Estou aqui a ouvir os discursos na AR, à espera da mudança, e não me consigo concentrar nas palavras destes homens (e parcas mulheres). Escorrem-me pelos ouvidos os chavões, as novas expressões, mil vezes, ditas pelos sucessivos membros do Governo que passaram pelo hemiciclo. Ribombam as locuções “coligação negativa” e as “eleições que os portugueses não querem” repetidas por todos, numa ladainha ensaida de velha beata. E a minha imaginação voa para as reuniões em que estes discursos foram escritos. Entre o fumo dos cigarros (porque as leis são só para os gajos cumprirem), vejo os dedos febris dos assessores que avidamente tomam notas nos seus PCs, enquanto fazem contas à vida e aos ordenados que vão deixar de receber mais os telefonemas que ainda vão ter de fazer para ver se se encaixam em qualquer lado. Oiço as gargalhadas quando festejam mais uma jogada conseguida ou uma rasteira passada. Vejo-os encostados nas cadeiras a falar da estupidez dos gajos (que somos nós) e que agora é que vão ver aqueles cães malditos (somos nós, outra vez) porque são capazes de dar maioria aos sacanas dos gajos (agora referem-se ao PSD e ao PP) a pensar que nos (lhes) lixam a vida ( os palermas dos gajos, que somos nós outra vez) . Aliviam-se as costas, levantam-se os ombros, incham o peito, atenuam-se as rugas, quando enumeram racionalmente as vantagens de se livrarem, neste momento, do poder num país que já não é governado por eles, mas pela EU, onde eles (também) se sentem acossados. No fundo, não perdem muito, aliás não perdem mesmo nada. As empresas, as universidades, os bancos, as carreiras internacionais estarão à sua espera, (sempre assim foi e sempre assim será) porque está na hora de capitalizar os favores e com sorte este Verão finalmente têm férias a sério. Parvalhões (pensam eles de nós). Parvalhões, penso eu deles.

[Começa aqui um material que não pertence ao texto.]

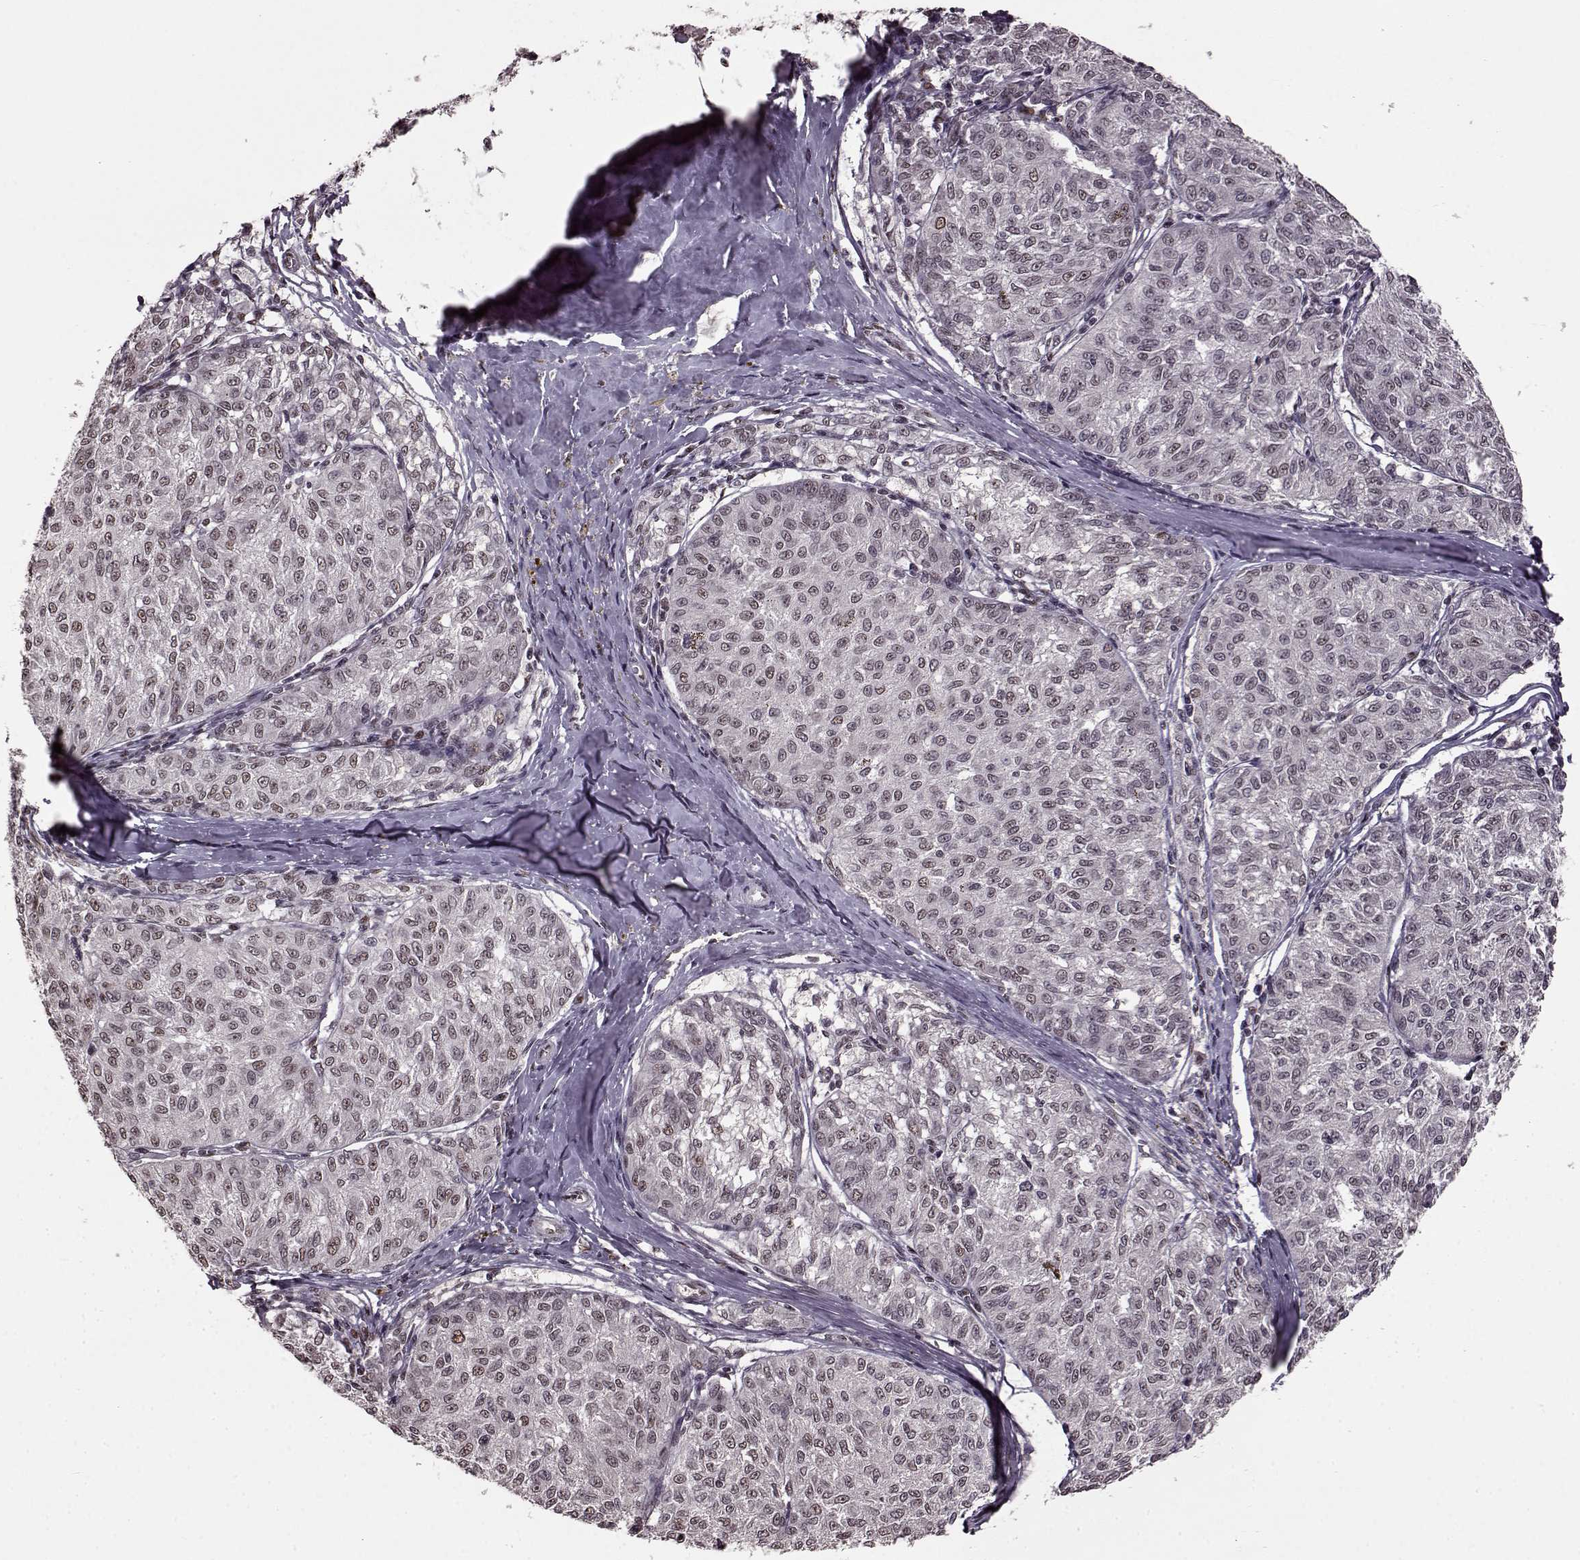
{"staining": {"intensity": "weak", "quantity": "25%-75%", "location": "nuclear"}, "tissue": "melanoma", "cell_type": "Tumor cells", "image_type": "cancer", "snomed": [{"axis": "morphology", "description": "Malignant melanoma, NOS"}, {"axis": "topography", "description": "Skin"}], "caption": "Immunohistochemistry (IHC) staining of melanoma, which reveals low levels of weak nuclear expression in approximately 25%-75% of tumor cells indicating weak nuclear protein staining. The staining was performed using DAB (3,3'-diaminobenzidine) (brown) for protein detection and nuclei were counterstained in hematoxylin (blue).", "gene": "FTO", "patient": {"sex": "female", "age": 72}}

Nota 1: a linguagem deste post foi moderada e foram retirados todos os palavrões escritos inicialmente. Quem ouviu ou leu as transcrições das escutas Vara/Sousa sabe do que é que estou a falar. Também não utilizei o "pá" pela sua irritante banalidade.
Nota 2: tenho a convicção que o imaginado para esta reunião específica é facilmente transferível, mais boçalidade, menos boçalidade, para qualquer um dos outros grupos parlamentares. Para aquela classe elitista (dos que chegam perto do poder) nós seremos sempre, e só, os gajos de que se servem para os entronizar no poder.